A few years ago nuclear realism had to be defended against the peace movement, and its agitation for disarmament. Now it must be defended against he president, and his agitation for defense. SDI deserves to be dismissed on its own terms; a perfect defense of populations is impossible and an imperfect defense of populations is ignorable, at least from the standpoint of saving us from the present situation. (In the most judicious essay I have read on the subject, Harold Brown concludes that "the combinations of limitations—scientific, technological, systems engineering, cost—and especially the potential countermeasures make the prospect of a perfect or neat perfect defense negligibly low.") But it must also be dismissed for its interference with the public's understanding of its own predicament. The president is lulling the American People. He is part and parcel of the peace movement in this respect, too. He has joined with it (and the Catholic bishops) in the delegitimation of deterrence. Deterrence may be a sad description of reality, but it is a true description of reality. It will remain a true description for many years to come. Complicity, says the peace movement of such a description. Defeatism, says the president. But is it complicity to dispel illusion? Is it defeatism to suggest that the impossible will not come to pass? Nobody likes the danger we are in. But more dangerous still is the distraction from the danger.
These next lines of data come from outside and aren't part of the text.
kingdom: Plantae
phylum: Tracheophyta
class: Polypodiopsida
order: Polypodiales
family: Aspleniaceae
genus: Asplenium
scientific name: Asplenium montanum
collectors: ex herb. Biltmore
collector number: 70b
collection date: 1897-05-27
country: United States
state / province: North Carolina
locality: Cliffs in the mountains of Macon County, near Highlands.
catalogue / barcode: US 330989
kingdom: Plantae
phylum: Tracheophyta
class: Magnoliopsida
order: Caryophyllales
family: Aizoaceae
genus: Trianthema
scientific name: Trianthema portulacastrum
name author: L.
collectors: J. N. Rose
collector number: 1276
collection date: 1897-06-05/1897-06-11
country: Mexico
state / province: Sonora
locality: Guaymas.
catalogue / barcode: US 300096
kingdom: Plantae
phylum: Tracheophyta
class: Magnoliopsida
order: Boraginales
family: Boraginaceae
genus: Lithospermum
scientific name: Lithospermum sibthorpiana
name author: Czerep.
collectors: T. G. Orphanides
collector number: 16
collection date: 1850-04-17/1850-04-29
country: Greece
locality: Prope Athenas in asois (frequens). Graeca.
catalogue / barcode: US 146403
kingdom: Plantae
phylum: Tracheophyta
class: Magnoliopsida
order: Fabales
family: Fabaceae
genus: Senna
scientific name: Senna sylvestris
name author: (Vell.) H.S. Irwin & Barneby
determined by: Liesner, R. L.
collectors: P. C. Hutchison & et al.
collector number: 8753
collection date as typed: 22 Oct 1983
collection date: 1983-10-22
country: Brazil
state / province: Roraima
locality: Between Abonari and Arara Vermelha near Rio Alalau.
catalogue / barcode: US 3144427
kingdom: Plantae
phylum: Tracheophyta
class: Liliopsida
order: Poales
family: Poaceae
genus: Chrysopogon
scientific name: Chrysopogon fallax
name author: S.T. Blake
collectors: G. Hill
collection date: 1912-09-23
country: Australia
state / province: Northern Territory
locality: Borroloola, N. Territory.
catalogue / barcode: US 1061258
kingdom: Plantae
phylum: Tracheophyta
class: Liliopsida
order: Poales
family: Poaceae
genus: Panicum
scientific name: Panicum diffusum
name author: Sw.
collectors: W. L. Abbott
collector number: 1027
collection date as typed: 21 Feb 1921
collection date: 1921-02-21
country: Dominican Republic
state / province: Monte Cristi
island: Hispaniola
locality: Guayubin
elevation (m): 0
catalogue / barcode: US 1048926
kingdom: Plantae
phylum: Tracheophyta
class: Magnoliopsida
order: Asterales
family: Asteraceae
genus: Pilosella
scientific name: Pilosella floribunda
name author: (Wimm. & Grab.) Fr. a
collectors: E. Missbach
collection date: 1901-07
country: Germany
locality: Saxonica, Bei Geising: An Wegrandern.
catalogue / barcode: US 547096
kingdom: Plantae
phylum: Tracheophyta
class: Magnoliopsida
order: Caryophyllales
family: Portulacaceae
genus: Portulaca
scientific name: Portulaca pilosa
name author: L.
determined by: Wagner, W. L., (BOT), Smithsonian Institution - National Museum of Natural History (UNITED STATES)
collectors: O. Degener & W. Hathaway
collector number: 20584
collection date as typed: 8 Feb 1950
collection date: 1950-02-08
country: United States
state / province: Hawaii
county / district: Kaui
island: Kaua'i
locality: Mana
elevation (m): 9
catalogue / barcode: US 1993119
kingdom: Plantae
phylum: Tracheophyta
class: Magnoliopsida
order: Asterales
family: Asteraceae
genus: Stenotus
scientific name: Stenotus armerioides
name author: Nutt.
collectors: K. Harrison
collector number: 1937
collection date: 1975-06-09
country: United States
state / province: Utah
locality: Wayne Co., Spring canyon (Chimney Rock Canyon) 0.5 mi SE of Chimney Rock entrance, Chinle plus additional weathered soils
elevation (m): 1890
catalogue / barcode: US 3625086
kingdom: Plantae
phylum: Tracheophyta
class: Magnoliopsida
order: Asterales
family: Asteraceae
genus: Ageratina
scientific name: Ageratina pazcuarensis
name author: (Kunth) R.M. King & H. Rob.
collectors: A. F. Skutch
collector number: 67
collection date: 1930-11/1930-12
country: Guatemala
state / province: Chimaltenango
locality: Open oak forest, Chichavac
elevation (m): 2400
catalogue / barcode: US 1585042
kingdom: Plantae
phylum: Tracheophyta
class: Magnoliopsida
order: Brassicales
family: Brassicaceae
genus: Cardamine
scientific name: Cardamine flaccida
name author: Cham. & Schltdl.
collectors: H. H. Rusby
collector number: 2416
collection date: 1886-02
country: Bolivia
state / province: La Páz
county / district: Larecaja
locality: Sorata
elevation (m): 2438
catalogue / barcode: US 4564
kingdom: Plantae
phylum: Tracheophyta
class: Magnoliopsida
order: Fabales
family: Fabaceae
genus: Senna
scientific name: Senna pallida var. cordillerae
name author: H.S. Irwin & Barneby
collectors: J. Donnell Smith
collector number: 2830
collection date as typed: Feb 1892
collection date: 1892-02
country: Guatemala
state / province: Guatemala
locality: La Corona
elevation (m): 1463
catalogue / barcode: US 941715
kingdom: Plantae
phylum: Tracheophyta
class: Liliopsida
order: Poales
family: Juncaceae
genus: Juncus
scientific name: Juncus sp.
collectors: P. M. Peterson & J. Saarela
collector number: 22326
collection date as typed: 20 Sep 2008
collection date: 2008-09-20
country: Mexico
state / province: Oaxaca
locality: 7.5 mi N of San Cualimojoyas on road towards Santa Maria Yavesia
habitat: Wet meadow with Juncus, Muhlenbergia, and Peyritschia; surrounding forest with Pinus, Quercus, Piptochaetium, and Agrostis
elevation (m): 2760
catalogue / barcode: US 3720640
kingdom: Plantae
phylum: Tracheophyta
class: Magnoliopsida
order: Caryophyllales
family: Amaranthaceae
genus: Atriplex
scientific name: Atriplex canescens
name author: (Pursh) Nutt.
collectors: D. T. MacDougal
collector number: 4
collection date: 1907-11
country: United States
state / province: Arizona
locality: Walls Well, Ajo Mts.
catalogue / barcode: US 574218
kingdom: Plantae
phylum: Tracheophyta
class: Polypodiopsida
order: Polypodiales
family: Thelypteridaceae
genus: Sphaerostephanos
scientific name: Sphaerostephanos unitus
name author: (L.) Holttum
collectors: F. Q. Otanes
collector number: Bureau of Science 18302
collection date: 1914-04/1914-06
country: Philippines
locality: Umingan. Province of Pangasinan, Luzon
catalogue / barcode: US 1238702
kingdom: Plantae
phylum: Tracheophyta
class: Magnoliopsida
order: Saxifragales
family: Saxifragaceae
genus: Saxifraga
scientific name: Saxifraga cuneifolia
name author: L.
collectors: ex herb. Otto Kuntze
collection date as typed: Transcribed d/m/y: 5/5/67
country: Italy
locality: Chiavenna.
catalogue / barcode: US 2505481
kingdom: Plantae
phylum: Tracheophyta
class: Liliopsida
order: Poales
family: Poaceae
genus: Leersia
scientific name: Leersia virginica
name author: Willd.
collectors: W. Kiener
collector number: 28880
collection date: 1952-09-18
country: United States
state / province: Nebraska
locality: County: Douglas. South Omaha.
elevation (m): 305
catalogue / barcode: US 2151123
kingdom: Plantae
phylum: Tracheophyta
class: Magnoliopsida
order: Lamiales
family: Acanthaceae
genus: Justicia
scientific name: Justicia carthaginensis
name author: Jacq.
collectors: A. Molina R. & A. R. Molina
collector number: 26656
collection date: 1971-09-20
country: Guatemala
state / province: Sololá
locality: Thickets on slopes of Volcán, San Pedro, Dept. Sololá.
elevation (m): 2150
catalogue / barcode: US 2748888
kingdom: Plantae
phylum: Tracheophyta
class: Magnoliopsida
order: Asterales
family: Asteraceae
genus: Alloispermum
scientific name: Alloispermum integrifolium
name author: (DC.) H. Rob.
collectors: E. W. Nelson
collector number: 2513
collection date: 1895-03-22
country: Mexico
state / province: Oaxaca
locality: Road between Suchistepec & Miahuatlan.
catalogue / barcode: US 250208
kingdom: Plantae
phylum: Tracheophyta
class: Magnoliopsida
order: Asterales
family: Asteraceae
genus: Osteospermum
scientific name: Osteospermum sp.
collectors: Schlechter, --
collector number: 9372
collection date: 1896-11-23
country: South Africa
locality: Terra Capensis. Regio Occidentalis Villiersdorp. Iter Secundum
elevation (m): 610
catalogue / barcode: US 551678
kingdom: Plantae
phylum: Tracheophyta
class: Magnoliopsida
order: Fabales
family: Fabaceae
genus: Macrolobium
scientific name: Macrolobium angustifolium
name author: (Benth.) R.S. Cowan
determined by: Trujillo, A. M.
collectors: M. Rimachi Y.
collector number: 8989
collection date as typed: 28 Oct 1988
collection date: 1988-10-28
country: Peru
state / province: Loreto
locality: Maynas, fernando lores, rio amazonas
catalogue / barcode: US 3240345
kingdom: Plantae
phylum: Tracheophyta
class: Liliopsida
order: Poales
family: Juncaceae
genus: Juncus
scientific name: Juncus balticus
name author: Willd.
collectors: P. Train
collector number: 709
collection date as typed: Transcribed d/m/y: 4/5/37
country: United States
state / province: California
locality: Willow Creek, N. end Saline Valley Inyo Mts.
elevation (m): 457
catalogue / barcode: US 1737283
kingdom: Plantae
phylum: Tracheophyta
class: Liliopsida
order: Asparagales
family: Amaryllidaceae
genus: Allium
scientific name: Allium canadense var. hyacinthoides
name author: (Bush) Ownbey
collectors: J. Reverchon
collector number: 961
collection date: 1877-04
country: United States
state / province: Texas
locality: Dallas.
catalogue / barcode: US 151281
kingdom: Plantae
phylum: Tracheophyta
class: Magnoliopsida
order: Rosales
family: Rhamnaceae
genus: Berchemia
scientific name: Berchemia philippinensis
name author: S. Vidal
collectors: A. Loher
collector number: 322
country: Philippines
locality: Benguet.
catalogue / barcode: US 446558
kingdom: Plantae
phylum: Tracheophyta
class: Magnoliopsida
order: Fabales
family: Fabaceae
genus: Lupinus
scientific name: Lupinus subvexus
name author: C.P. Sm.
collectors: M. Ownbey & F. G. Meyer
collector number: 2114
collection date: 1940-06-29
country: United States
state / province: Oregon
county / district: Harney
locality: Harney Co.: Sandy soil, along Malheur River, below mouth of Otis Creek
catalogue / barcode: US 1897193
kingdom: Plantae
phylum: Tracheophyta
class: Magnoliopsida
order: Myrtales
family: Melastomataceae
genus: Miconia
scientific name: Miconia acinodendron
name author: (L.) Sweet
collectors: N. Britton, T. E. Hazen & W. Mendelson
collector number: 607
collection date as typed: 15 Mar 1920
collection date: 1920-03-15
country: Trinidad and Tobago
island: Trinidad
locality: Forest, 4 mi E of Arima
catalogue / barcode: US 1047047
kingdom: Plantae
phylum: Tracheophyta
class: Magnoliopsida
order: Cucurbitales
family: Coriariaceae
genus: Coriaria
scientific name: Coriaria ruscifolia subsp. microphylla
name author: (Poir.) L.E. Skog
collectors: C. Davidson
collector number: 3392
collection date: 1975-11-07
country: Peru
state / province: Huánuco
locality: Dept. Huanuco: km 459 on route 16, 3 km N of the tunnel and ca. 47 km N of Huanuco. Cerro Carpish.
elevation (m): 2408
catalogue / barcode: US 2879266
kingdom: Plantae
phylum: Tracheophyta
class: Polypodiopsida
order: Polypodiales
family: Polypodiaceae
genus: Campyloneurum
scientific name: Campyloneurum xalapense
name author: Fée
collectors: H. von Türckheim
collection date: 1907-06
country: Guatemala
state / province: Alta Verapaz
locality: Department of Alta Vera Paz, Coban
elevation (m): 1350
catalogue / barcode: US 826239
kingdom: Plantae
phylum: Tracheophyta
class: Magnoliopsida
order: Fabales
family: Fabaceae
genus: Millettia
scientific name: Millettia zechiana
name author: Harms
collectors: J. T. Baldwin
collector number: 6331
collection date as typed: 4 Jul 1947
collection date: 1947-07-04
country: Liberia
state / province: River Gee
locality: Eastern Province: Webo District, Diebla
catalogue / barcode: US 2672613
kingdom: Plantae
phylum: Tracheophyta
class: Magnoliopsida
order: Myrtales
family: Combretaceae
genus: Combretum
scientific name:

The good news about Reagan's proposal is its radicalism, which represents an entirely appropriate amount of alarm. The bad news about his proposal is also its radicalism. It is a florid fantasy. There can be no unradical response, therefore, to the primary problem that Reagan has put. There is no middle this time. You area nuclear idealist or you are a nuclear realist. The idealists have found each other. Now the realists must.